__Text__
=-=-=
Our Fascinating Facts series are five snippet-sized unusual pieces of information about well-known places you’re likely to visit while you’re in Andalucia.

Seville City - Fascinating Fact 6

Visitors to Seville will notice a symbol on many signs around the city, from taxis and buses to sewer covers, consisting of the letters ´NO8DO´. This is the city´s logo, and legend says that it originates from the 13th-century coat of arms awarded to Sevilla by King Alfonso X the Wise.

Cadiz Carnival - Fascinating Fact 3 - Dress up

Costumes at the Cadiz Carnaval are about more than doing clever things with face paint and papier mache; they are social levellers. Going back centuries, disfraces were essential in breaking down social barriers, helping classes to come together, providing freedom from repression. People could let loose, follow their instincts, dress up as duchesses or peasants, or fantastical creatures.
=-=-=
__Task requirements__
- 1) Answer from the Andalucia facts:
(a) Which letters make up the logo seen on Seville's signs?
(b) Which king is said to have awarded Sevilla its 13th-century coat of arms?
(c) What does the text call the costumes at the Cadiz Carnaval?
- 2) Carry on the Andalucia facts from the point where they stop.
The material after the Andalucia facts stands on its own and is not part of them.

__Supplied data__
=-=-=
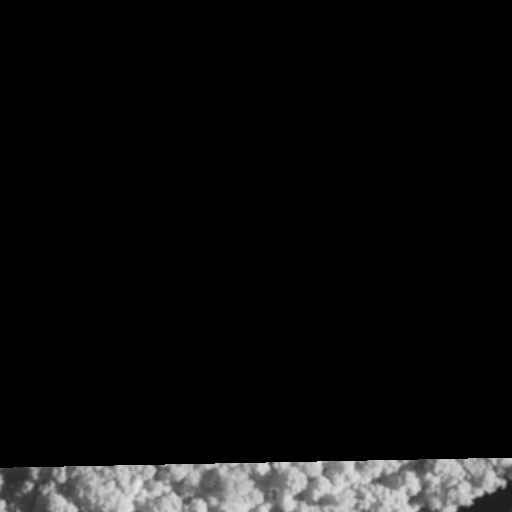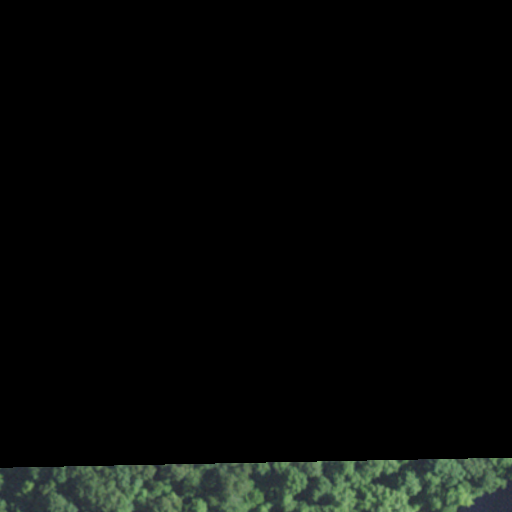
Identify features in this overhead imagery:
road: (11, 29)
=-=-=
__Results__
- 1)
(a) NO8DO
(b) King Alfonso X the Wise
(c) Social levellers

- 2)
Golf - Fascinating Facts - Fact 3

Andalucia has one of the world's top courses. In Sotogrande close to Gibraltar, is widely acknowledged as being one of the best courses in the world, and number one in continental Europe.

Bullfighting - Fascinating Facts 3

As of July last year, bullfighting in Catalonia is banned, joining the Canary Islands in bidding goodbye to La Fiesta. There are strong anti-bloodsports movements in other parts of Spain - even Andalucia, which is considered its home (see FACT IV) - though it remains to be seen if or when these people will achieve their aim in ensuring that trajes de luces (suits of lights, worn by bullfighters) only appear as museum pieces. An estimated 150,000 people are employed in the sport in Spain, from bull-breeders to suit makers.

Malaga City - Fascinating Fact 3

In the 19th century, Malaga was popular with well-to-do Brits recovering from illness. Its mild climate made it ideal for those with a weak constitution, but many succumbed while living here. At first, infidels (non-Catholics) were buried upright in the sand at night, so their bodies would often reappear on the beach. Then in 1830 the British consul finally obtained a plot of land for an English cemetery, outside the city walls. Its more illustrious inhabitants include the writer Gerald Brenan and his wife, poet and novelist, Gamel Woolsey.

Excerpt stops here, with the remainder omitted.